## Exercise description
Once the line with "secondo la prestazione." is found in the entries below, repeat it and each following line exactly, up to and including the line with "Datenschutzkontrolle - Datenschutzbeschwerde". Add no other lines.

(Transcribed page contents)
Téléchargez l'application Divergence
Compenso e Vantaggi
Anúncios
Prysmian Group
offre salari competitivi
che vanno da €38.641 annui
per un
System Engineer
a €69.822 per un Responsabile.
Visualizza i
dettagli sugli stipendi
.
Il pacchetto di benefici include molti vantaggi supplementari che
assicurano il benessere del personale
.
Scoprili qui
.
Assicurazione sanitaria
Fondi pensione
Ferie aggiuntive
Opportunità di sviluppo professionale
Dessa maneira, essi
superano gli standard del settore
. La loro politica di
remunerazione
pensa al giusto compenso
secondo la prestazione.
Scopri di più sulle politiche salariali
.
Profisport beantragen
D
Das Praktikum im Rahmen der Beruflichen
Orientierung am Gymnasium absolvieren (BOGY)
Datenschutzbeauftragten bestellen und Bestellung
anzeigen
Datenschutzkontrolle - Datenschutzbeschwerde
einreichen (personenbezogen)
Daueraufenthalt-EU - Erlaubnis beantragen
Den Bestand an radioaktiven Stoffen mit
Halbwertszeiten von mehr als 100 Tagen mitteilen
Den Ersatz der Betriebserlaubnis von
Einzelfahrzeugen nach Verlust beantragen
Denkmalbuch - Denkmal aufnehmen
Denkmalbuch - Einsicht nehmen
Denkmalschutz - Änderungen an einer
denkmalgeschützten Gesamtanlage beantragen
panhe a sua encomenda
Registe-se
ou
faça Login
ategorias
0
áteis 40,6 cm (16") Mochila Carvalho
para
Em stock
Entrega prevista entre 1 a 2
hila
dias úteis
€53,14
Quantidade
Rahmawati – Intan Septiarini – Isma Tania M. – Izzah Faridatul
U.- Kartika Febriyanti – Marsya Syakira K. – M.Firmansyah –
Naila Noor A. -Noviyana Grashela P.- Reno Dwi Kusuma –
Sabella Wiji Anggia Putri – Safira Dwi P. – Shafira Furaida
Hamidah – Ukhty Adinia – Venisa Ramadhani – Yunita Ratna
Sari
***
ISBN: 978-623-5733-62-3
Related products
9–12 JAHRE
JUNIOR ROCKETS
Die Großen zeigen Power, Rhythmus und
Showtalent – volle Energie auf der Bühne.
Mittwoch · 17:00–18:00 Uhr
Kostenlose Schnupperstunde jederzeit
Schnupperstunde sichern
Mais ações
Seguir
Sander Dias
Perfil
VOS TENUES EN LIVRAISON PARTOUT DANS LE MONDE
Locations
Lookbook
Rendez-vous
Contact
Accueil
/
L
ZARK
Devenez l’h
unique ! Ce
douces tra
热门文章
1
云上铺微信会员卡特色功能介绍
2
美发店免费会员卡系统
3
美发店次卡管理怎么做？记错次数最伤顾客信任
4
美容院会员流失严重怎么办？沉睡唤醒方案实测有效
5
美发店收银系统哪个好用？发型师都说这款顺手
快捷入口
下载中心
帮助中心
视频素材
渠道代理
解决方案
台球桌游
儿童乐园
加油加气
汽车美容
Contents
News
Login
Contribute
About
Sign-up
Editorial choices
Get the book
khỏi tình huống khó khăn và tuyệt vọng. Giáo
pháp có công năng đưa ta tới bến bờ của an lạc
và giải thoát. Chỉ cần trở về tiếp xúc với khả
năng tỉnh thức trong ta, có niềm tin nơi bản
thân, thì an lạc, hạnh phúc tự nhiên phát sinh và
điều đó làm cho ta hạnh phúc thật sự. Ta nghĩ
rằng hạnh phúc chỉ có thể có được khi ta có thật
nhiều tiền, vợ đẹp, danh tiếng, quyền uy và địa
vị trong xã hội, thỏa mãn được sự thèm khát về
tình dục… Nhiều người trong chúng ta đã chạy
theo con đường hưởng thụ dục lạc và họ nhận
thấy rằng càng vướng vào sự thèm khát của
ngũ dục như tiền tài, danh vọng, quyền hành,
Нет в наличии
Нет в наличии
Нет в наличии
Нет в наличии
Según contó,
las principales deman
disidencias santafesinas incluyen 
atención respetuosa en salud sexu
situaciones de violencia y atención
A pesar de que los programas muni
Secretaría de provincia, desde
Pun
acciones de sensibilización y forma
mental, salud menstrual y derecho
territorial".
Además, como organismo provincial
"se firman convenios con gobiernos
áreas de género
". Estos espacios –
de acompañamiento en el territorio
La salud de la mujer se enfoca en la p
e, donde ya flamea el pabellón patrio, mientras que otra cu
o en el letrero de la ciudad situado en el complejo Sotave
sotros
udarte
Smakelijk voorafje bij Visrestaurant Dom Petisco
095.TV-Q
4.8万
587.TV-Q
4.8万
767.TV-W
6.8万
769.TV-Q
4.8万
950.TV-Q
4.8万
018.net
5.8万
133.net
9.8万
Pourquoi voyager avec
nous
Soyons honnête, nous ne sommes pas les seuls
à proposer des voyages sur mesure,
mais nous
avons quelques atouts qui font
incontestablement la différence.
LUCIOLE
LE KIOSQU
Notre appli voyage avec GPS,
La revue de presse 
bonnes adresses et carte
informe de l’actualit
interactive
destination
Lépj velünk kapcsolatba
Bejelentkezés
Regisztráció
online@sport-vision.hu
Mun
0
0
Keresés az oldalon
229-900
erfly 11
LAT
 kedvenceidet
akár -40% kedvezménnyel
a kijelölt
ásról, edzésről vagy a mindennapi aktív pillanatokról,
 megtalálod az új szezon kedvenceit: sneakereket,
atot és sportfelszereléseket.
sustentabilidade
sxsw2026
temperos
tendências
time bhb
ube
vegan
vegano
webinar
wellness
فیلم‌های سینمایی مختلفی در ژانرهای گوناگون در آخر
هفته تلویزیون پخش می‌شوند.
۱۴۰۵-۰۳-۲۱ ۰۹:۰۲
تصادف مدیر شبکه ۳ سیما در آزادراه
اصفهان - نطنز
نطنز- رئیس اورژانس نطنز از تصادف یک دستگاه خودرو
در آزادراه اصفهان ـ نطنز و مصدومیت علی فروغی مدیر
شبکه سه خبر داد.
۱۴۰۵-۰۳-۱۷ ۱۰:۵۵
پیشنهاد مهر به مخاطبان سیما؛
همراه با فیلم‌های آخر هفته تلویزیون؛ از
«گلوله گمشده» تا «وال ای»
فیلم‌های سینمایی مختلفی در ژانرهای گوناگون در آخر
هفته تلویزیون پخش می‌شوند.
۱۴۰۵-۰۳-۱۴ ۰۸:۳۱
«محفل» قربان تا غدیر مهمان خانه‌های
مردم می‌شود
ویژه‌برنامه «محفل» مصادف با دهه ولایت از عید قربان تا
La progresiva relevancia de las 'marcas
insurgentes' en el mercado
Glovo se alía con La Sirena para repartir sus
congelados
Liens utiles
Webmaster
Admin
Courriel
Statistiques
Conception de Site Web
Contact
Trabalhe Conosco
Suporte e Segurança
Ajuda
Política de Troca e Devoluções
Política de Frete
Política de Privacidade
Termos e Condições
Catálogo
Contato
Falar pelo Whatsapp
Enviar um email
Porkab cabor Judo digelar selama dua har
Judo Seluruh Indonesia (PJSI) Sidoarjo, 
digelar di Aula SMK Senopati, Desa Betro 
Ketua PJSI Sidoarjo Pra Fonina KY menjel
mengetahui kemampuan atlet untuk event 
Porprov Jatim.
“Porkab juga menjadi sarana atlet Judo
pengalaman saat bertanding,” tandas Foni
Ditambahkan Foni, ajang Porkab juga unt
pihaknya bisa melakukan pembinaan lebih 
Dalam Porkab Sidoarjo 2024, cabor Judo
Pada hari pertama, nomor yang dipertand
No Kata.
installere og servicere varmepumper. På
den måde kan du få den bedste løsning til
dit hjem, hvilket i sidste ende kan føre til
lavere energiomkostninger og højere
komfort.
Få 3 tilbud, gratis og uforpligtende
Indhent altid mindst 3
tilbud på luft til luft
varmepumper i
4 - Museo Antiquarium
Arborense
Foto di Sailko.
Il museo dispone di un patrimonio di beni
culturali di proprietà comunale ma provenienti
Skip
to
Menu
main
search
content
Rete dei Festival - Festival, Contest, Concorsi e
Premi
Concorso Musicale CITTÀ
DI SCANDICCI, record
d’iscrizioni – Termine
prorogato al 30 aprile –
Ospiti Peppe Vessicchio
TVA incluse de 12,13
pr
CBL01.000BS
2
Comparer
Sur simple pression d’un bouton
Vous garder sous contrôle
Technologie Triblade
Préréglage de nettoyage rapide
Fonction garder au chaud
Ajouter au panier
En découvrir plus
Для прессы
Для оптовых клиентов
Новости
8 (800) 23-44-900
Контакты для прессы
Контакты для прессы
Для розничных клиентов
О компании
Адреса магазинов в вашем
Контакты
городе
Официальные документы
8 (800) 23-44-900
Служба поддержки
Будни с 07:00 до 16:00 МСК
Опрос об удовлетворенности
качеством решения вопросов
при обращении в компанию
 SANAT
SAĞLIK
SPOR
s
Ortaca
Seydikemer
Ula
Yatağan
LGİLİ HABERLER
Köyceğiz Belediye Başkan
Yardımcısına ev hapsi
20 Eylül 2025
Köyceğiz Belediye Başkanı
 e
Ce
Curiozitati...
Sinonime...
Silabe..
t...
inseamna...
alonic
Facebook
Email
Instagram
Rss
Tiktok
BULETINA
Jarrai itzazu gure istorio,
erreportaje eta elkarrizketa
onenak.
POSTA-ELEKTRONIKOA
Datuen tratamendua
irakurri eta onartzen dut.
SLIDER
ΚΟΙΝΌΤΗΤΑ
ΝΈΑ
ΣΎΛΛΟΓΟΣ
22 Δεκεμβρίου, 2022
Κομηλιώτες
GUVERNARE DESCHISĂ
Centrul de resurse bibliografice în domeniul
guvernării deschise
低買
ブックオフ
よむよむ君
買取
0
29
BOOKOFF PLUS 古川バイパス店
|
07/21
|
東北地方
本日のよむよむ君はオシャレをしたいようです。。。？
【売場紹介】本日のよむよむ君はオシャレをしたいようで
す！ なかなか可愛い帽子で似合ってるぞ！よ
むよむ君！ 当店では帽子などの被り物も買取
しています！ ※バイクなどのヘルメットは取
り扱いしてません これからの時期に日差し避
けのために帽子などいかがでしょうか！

## Task answer
secondo la prestazione.
Scopri di più sulle politiche salariali
.
Profisport beantragen
D
Das Praktikum im Rahmen der Beruflichen
Orientierung am Gymnasium absolvieren (BOGY)
Datenschutzbeauftragten bestellen und Bestellung
anzeigen
Datenschutzkontrolle - Datenschutzbeschwerde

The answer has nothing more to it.